Stored items:
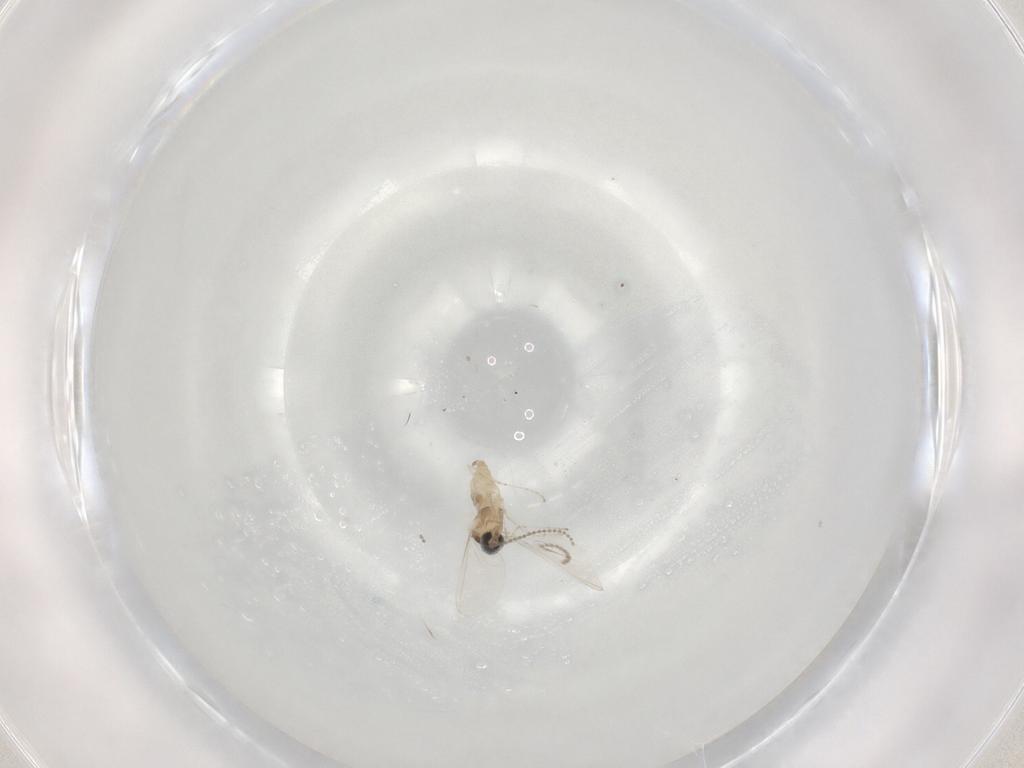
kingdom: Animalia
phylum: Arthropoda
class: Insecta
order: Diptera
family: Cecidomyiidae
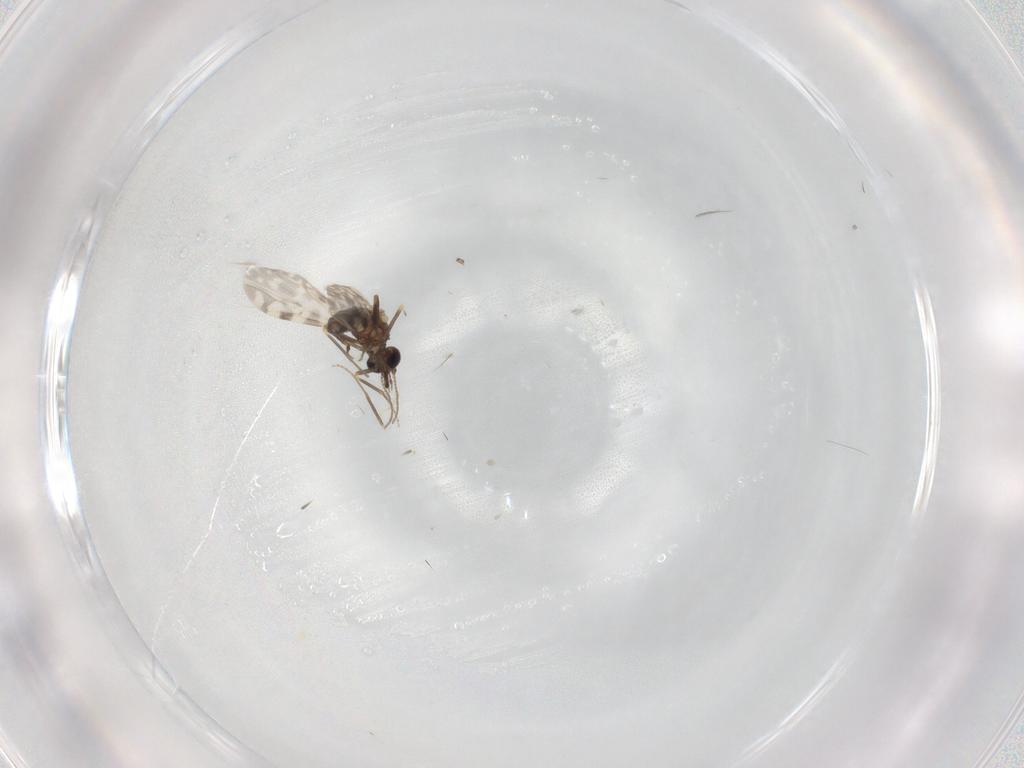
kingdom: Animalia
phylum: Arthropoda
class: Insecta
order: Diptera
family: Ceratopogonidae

Required task ▸
Rename "phylum" to "division" throughout the data above, reproducing every other line unchanged and omitting the pictures.

Task output ▸
kingdom: Animalia
division: Arthropoda
class: Insecta
order: Diptera
family: Cecidomyiidae
kingdom: Animalia
division: Arthropoda
class: Insecta
order: Diptera
family: Ceratopogonidae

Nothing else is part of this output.